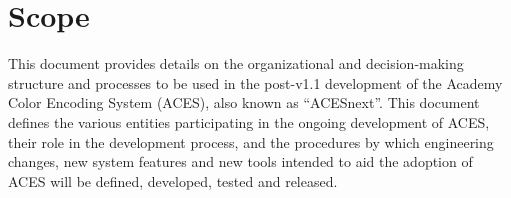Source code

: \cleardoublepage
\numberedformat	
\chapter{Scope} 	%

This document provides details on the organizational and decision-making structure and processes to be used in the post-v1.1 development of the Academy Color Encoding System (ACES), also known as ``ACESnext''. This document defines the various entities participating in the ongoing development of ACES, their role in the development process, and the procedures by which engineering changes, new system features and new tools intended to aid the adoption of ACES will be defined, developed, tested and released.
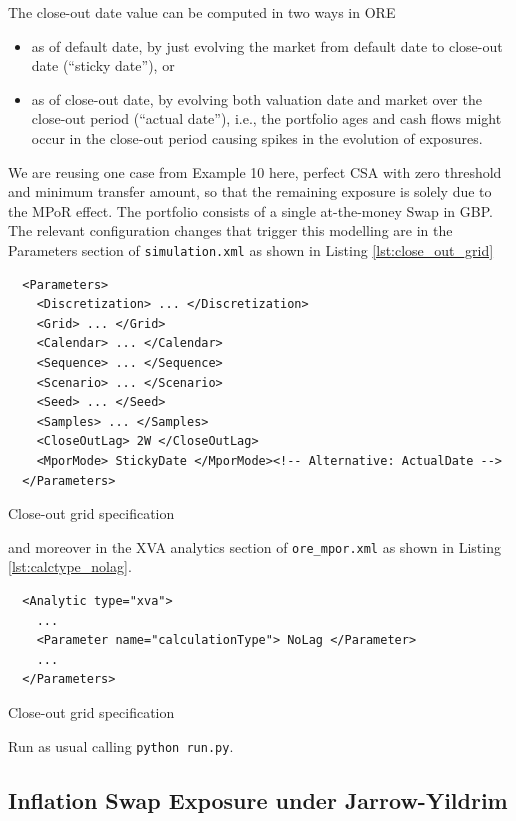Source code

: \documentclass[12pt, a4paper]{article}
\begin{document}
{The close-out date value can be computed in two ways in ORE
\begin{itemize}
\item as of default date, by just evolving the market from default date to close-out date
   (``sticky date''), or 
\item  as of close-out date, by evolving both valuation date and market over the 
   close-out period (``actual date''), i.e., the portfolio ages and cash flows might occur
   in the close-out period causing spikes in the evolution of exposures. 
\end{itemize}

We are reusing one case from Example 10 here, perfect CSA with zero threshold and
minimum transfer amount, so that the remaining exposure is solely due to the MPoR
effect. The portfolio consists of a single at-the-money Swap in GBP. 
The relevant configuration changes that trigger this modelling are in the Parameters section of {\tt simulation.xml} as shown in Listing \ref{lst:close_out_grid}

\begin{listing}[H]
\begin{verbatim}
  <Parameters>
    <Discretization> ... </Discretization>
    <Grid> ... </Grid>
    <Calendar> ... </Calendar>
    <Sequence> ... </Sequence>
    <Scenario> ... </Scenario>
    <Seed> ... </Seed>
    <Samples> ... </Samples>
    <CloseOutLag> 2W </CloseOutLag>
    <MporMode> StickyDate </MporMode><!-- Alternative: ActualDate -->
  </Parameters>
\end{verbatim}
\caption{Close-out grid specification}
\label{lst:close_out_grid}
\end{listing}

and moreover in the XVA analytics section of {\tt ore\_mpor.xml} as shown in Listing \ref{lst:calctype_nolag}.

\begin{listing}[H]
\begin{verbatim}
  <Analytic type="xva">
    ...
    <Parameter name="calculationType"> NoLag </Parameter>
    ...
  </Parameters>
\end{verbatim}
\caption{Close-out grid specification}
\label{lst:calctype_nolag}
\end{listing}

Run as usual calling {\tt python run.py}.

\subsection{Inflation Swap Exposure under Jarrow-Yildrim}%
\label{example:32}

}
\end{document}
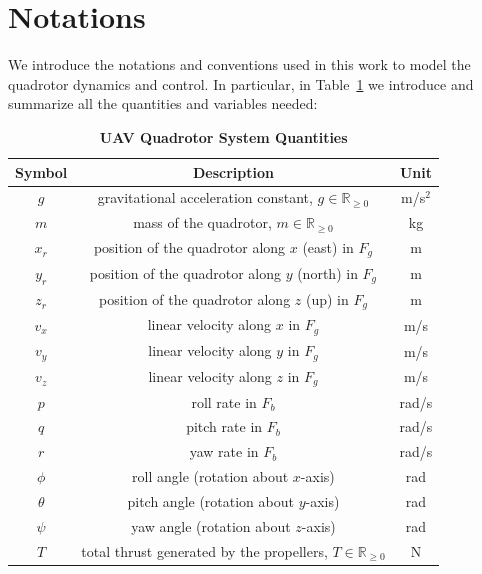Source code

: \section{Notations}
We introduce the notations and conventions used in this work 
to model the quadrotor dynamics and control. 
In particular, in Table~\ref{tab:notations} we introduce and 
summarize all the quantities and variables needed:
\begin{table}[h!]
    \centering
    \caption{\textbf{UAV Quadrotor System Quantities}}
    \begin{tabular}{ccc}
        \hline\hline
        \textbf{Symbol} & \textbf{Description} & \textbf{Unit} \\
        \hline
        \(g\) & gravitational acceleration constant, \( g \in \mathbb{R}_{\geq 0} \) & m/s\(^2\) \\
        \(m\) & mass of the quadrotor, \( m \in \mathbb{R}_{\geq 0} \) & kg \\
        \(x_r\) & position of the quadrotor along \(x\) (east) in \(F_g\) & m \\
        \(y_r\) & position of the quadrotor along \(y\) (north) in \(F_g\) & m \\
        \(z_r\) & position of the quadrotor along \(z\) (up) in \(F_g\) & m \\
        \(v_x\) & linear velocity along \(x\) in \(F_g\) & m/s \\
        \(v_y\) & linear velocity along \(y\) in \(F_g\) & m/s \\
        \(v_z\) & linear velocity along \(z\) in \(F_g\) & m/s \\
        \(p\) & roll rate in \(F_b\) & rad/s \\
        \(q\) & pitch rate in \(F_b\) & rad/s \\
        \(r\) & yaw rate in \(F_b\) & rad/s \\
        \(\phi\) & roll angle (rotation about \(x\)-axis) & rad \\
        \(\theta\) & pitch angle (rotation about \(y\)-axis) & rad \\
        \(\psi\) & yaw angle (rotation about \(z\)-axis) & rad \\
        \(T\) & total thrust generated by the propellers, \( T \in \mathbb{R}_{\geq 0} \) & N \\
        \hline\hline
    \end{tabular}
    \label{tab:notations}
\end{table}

──────────

In the listing above, how many lines include the string "shown"? Say only the number.

2